Verenigde Oostindische Compagnie

Werkstukken en spreekbeurten

De Verenigde Oostindische Compagnie, of VOC, was bijna tweehonderd jaar de grootste handelsorganisatie van de wereld. Maar wat deed de VOC nou precies?

Oost-Azië

Op 20 maart 1602 werd de Verenigde Oostindische Compagnie (VOC) opgericht. De VOC was het enige Nederlandse bedrijf dat handel mocht drijven met Oost-Azië (de Oost). Het werd opgericht nadat een aantal vloten met succes naar 'de Oost' was gevaren. Door de oprichting van de VOC was er geen concurrentie meer tussen de Nederlandse bedrijfjes. Tot 1600 speelden ook Spanje en Portugal een belangrijke rol in Oost-Azië. Hun rol werd veel kleiner doordat de VOC veel van hun handel overnam.

De handel

De handel van de VOC bestond vooral uit peper en andere specerijen.
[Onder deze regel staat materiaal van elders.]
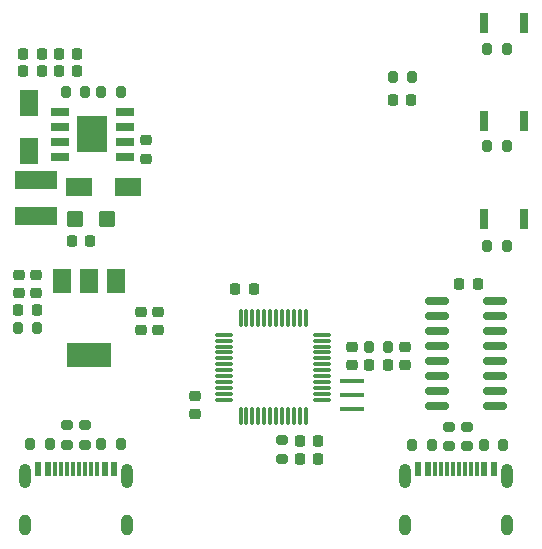
<source format=gbr>
%TF.GenerationSoftware,KiCad,Pcbnew,7.0.5*%
%TF.CreationDate,2023-08-28T18:13:49+08:00*%
%TF.ProjectId,TMC2209_TestBoard,544d4332-3230-4395-9f54-657374426f61,rev?*%
%TF.SameCoordinates,Original*%
%TF.FileFunction,Paste,Top*%
%TF.FilePolarity,Positive*%
%FSLAX46Y46*%
G04 Gerber Fmt 4.6, Leading zero omitted, Abs format (unit mm)*
G04 Created by KiCad (PCBNEW 7.0.5) date 2023-08-28 18:13:49*
%MOMM*%
%LPD*%
G01*
G04 APERTURE LIST*
G04 Aperture macros list*
%AMRoundRect*
0 Rectangle with rounded corners*
0 $1 Rounding radius*
0 $2 $3 $4 $5 $6 $7 $8 $9 X,Y pos of 4 corners*
0 Add a 4 corners polygon primitive as box body*
4,1,4,$2,$3,$4,$5,$6,$7,$8,$9,$2,$3,0*
0 Add four circle primitives for the rounded corners*
1,1,$1+$1,$2,$3*
1,1,$1+$1,$4,$5*
1,1,$1+$1,$6,$7*
1,1,$1+$1,$8,$9*
0 Add four rect primitives between the rounded corners*
20,1,$1+$1,$2,$3,$4,$5,0*
20,1,$1+$1,$4,$5,$6,$7,0*
20,1,$1+$1,$6,$7,$8,$9,0*
20,1,$1+$1,$8,$9,$2,$3,0*%
G04 Aperture macros list end*
%ADD10R,0.800000X1.700000*%
%ADD11R,2.100000X0.400000*%
%ADD12R,1.525000X0.650000*%
%ADD13R,2.600000X3.100000*%
%ADD14R,1.550000X2.200000*%
%ADD15R,2.200000X1.550000*%
%ADD16R,0.600000X1.150000*%
%ADD17R,0.300000X1.150000*%
%ADD18O,1.000000X2.100000*%
%ADD19O,1.000000X1.800000*%
%ADD20RoundRect,0.075000X0.662500X0.075000X-0.662500X0.075000X-0.662500X-0.075000X0.662500X-0.075000X0*%
%ADD21RoundRect,0.075000X0.075000X0.662500X-0.075000X0.662500X-0.075000X-0.662500X0.075000X-0.662500X0*%
%ADD22R,3.600000X1.500000*%
%ADD23RoundRect,0.200000X0.200000X0.275000X-0.200000X0.275000X-0.200000X-0.275000X0.200000X-0.275000X0*%
%ADD24RoundRect,0.225000X0.225000X0.250000X-0.225000X0.250000X-0.225000X-0.250000X0.225000X-0.250000X0*%
%ADD25RoundRect,0.250000X-0.450000X-0.425000X0.450000X-0.425000X0.450000X0.425000X-0.450000X0.425000X0*%
%ADD26RoundRect,0.225000X0.250000X-0.225000X0.250000X0.225000X-0.250000X0.225000X-0.250000X-0.225000X0*%
%ADD27RoundRect,0.218750X-0.218750X-0.256250X0.218750X-0.256250X0.218750X0.256250X-0.218750X0.256250X0*%
%ADD28RoundRect,0.225000X-0.225000X-0.250000X0.225000X-0.250000X0.225000X0.250000X-0.225000X0.250000X0*%
%ADD29RoundRect,0.200000X-0.200000X-0.275000X0.200000X-0.275000X0.200000X0.275000X-0.200000X0.275000X0*%
%ADD30RoundRect,0.200000X-0.275000X0.200000X-0.275000X-0.200000X0.275000X-0.200000X0.275000X0.200000X0*%
%ADD31RoundRect,0.225000X-0.250000X0.225000X-0.250000X-0.225000X0.250000X-0.225000X0.250000X0.225000X0*%
%ADD32RoundRect,0.200000X0.275000X-0.200000X0.275000X0.200000X-0.275000X0.200000X-0.275000X-0.200000X0*%
%ADD33RoundRect,0.218750X0.218750X0.256250X-0.218750X0.256250X-0.218750X-0.256250X0.218750X-0.256250X0*%
%ADD34RoundRect,0.150000X-0.825000X-0.150000X0.825000X-0.150000X0.825000X0.150000X-0.825000X0.150000X0*%
%ADD35R,1.500000X2.000000*%
%ADD36R,3.800000X2.000000*%
G04 APERTURE END LIST*
D10*
%TO.C,S3*%
X122540000Y-60920000D03*
X119140000Y-60920000D03*
%TD*%
%TO.C,S2*%
X122540000Y-52600000D03*
X119140000Y-52600000D03*
%TD*%
%TO.C,S1*%
X122540000Y-44260000D03*
X119140000Y-44260000D03*
%TD*%
D11*
%TO.C,R2*%
X107944430Y-74612570D03*
X107944430Y-75812570D03*
X107944430Y-77012570D03*
%TD*%
D12*
%TO.C,IC1*%
X88694000Y-55640000D03*
X88694000Y-54370000D03*
X88694000Y-53100000D03*
X88694000Y-51830000D03*
X83270000Y-51830000D03*
X83270000Y-53100000D03*
X83270000Y-54370000D03*
X83270000Y-55640000D03*
D13*
X85982000Y-53735000D03*
%TD*%
D14*
%TO.C,D3*%
X80570000Y-55130000D03*
X80570000Y-51030000D03*
%TD*%
D15*
%TO.C,D2*%
X84880000Y-58180000D03*
X88980000Y-58180000D03*
%TD*%
D16*
%TO.C,J6*%
X81400000Y-82070000D03*
X82200000Y-82070000D03*
D17*
X83350000Y-82070000D03*
X84350000Y-82070000D03*
X84850000Y-82070000D03*
X85850000Y-82070000D03*
D16*
X87000000Y-82070000D03*
X87800000Y-82070000D03*
X87800000Y-82070000D03*
X87000000Y-82070000D03*
D17*
X86350000Y-82070000D03*
X85350000Y-82070000D03*
X83850000Y-82070000D03*
X82850000Y-82070000D03*
D16*
X82200000Y-82070000D03*
X81400000Y-82070000D03*
D18*
X80280000Y-82645000D03*
D19*
X80280000Y-86825000D03*
D18*
X88920000Y-82645000D03*
D19*
X88920000Y-86825000D03*
%TD*%
D20*
%TO.C,U1*%
X105432500Y-76190000D03*
X105432500Y-75690000D03*
X105432500Y-75190000D03*
X105432500Y-74690000D03*
X105432500Y-74190000D03*
X105432500Y-73690000D03*
X105432500Y-73190000D03*
X105432500Y-72690000D03*
X105432500Y-72190000D03*
X105432500Y-71690000D03*
X105432500Y-71190000D03*
X105432500Y-70690000D03*
D21*
X104020000Y-69277500D03*
X103520000Y-69277500D03*
X103020000Y-69277500D03*
X102520000Y-69277500D03*
X102020000Y-69277500D03*
X101520000Y-69277500D03*
X101020000Y-69277500D03*
X100520000Y-69277500D03*
X100020000Y-69277500D03*
X99520000Y-69277500D03*
X99020000Y-69277500D03*
X98520000Y-69277500D03*
D20*
X97107500Y-70690000D03*
X97107500Y-71190000D03*
X97107500Y-71690000D03*
X97107500Y-72190000D03*
X97107500Y-72690000D03*
X97107500Y-73190000D03*
X97107500Y-73690000D03*
X97107500Y-74190000D03*
X97107500Y-74690000D03*
X97107500Y-75190000D03*
X97107500Y-75690000D03*
X97107500Y-76190000D03*
D21*
X98520000Y-77602500D03*
X99020000Y-77602500D03*
X99520000Y-77602500D03*
X100020000Y-77602500D03*
X100520000Y-77602500D03*
X101020000Y-77602500D03*
X101520000Y-77602500D03*
X102020000Y-77602500D03*
X102520000Y-77602500D03*
X103020000Y-77602500D03*
X103520000Y-77602500D03*
X104020000Y-77602500D03*
%TD*%
D22*
%TO.C,L1*%
X81212000Y-57550000D03*
X81212000Y-60600000D03*
%TD*%
D23*
%TO.C,R6*%
X121070000Y-54750000D03*
X119420000Y-54750000D03*
%TD*%
D24*
%TO.C,C11*%
X81690000Y-46900000D03*
X80140000Y-46900000D03*
%TD*%
D25*
%TO.C,C12*%
X84525000Y-60890000D03*
X87225000Y-60890000D03*
%TD*%
D26*
%TO.C,C9*%
X90490000Y-55790000D03*
X90490000Y-54240000D03*
%TD*%
D27*
%TO.C,D4*%
X79695000Y-68640000D03*
X81270000Y-68640000D03*
%TD*%
D23*
%TO.C,R11*%
X120740000Y-80065000D03*
X119090000Y-80065000D03*
%TD*%
D28*
%TO.C,C13*%
X83130000Y-46900000D03*
X84680000Y-46900000D03*
%TD*%
D29*
%TO.C,R9*%
X83705000Y-50150000D03*
X85355000Y-50150000D03*
%TD*%
D30*
%TO.C,R12*%
X116150000Y-78490000D03*
X116150000Y-80140000D03*
%TD*%
D31*
%TO.C,C16*%
X79720000Y-65595000D03*
X79720000Y-67145000D03*
%TD*%
D32*
%TO.C,R3*%
X102040000Y-81250000D03*
X102040000Y-79600000D03*
%TD*%
D31*
%TO.C,C17*%
X81230000Y-65595000D03*
X81230000Y-67145000D03*
%TD*%
D23*
%TO.C,R1*%
X111030000Y-71720000D03*
X109380000Y-71720000D03*
%TD*%
D29*
%TO.C,R15*%
X80725000Y-79920000D03*
X82375000Y-79920000D03*
%TD*%
D33*
%TO.C,D1*%
X112967500Y-50820000D03*
X111392500Y-50820000D03*
%TD*%
D23*
%TO.C,R14*%
X81295000Y-70150000D03*
X79645000Y-70150000D03*
%TD*%
D28*
%TO.C,C4*%
X109430000Y-73220000D03*
X110980000Y-73220000D03*
%TD*%
D16*
%TO.C,J5*%
X113570000Y-82070000D03*
X114370000Y-82070000D03*
D17*
X115520000Y-82070000D03*
X116520000Y-82070000D03*
X117020000Y-82070000D03*
X118020000Y-82070000D03*
D16*
X119170000Y-82070000D03*
X119970000Y-82070000D03*
X119970000Y-82070000D03*
X119170000Y-82070000D03*
D17*
X118520000Y-82070000D03*
X117520000Y-82070000D03*
X116020000Y-82070000D03*
X115020000Y-82070000D03*
D16*
X114370000Y-82070000D03*
X113570000Y-82070000D03*
D18*
X112450000Y-82645000D03*
D19*
X112450000Y-86825000D03*
D18*
X121090000Y-82645000D03*
D19*
X121090000Y-86825000D03*
%TD*%
D31*
%TO.C,C3*%
X107950000Y-71695000D03*
X107950000Y-73245000D03*
%TD*%
D26*
%TO.C,C18*%
X91570000Y-70285000D03*
X91570000Y-68735000D03*
%TD*%
D24*
%TO.C,C8*%
X118590000Y-66370000D03*
X117040000Y-66370000D03*
%TD*%
D23*
%TO.C,R5*%
X121070000Y-46540000D03*
X119420000Y-46540000D03*
%TD*%
D26*
%TO.C,C1*%
X94660000Y-77425000D03*
X94660000Y-75875000D03*
%TD*%
D23*
%TO.C,R16*%
X88380000Y-79920000D03*
X86730000Y-79920000D03*
%TD*%
D30*
%TO.C,R17*%
X83800000Y-78345000D03*
X83800000Y-79995000D03*
%TD*%
D23*
%TO.C,R4*%
X113045000Y-48830000D03*
X111395000Y-48830000D03*
%TD*%
D26*
%TO.C,C7*%
X112460000Y-73245000D03*
X112460000Y-71695000D03*
%TD*%
D24*
%TO.C,C6*%
X105105000Y-81190000D03*
X103555000Y-81190000D03*
%TD*%
D34*
%TO.C,U2*%
X115135000Y-67865000D03*
X115135000Y-69135000D03*
X115135000Y-70405000D03*
X115135000Y-71675000D03*
X115135000Y-72945000D03*
X115135000Y-74215000D03*
X115135000Y-75485000D03*
X115135000Y-76755000D03*
X120085000Y-76755000D03*
X120085000Y-75485000D03*
X120085000Y-74215000D03*
X120085000Y-72945000D03*
X120085000Y-71675000D03*
X120085000Y-70405000D03*
X120085000Y-69135000D03*
X120085000Y-67865000D03*
%TD*%
D24*
%TO.C,C2*%
X105105000Y-79660000D03*
X103555000Y-79660000D03*
%TD*%
%TO.C,C15*%
X81690000Y-48397500D03*
X80140000Y-48397500D03*
%TD*%
D30*
%TO.C,R18*%
X85310000Y-78345000D03*
X85310000Y-79995000D03*
%TD*%
D23*
%TO.C,R7*%
X121070000Y-63160000D03*
X119420000Y-63160000D03*
%TD*%
D28*
%TO.C,C10*%
X84235000Y-62740000D03*
X85785000Y-62740000D03*
%TD*%
D35*
%TO.C,U3*%
X87960000Y-66140000D03*
X85660000Y-66140000D03*
D36*
X85660000Y-72440000D03*
D35*
X83360000Y-66140000D03*
%TD*%
D28*
%TO.C,C5*%
X98085000Y-66860000D03*
X99635000Y-66860000D03*
%TD*%
%TO.C,C14*%
X83130000Y-48397500D03*
X84680000Y-48397500D03*
%TD*%
D26*
%TO.C,C19*%
X90050000Y-70285000D03*
X90050000Y-68735000D03*
%TD*%
D29*
%TO.C,R8*%
X86720000Y-50150000D03*
X88370000Y-50150000D03*
%TD*%
D30*
%TO.C,R13*%
X117660000Y-78490000D03*
X117660000Y-80140000D03*
%TD*%
D29*
%TO.C,R10*%
X113065000Y-80065000D03*
X114715000Y-80065000D03*
%TD*%
M02*

</source>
Deze kruiden, zoals kruidnagel, nootmuskaat en kaneel, werden in Europa niet alleen gebruikt voor in het eten, maar ook om medicijnen mee te maken. Later werden ook koffie en thee belangrijke handelswaar. Elk jaar stuurde de VOC zo'n dertig schepen naar Oost-Azië. Maar de VOC bracht niet alleen spullen naar Nederland. Ook binnen Azië zelf waren de VOC-schepen druk aan het heen en weer varen met handelswaar. De VOC veroverde gebieden, waarbij geweld werd gebruikt. Ook verhandelde Nederland slaven over de hele wereld. Daarbij speelde de West-Indische Compagnie (WIC) een belangrijke rol. 

Na 200 jaar failliet

De VOC had een groot aantal vestigingen of factorijen in Azië. Het centrum van de VOC werd de stad Batavia (wat nu Jakarta is) op het eiland Java (bij Nederlands-Indië, nu Indonesië). Het hoofdkantoor van de VOC stond in Amsterdam. De onderneming had op het laatst te veel schulden en kon daarom niet meer blijven bestaan: de VOC ging failliet. In de bijna 200 jaar dat de VOC heeft bestaan, werden meer dan 4700 reizen gemaakt.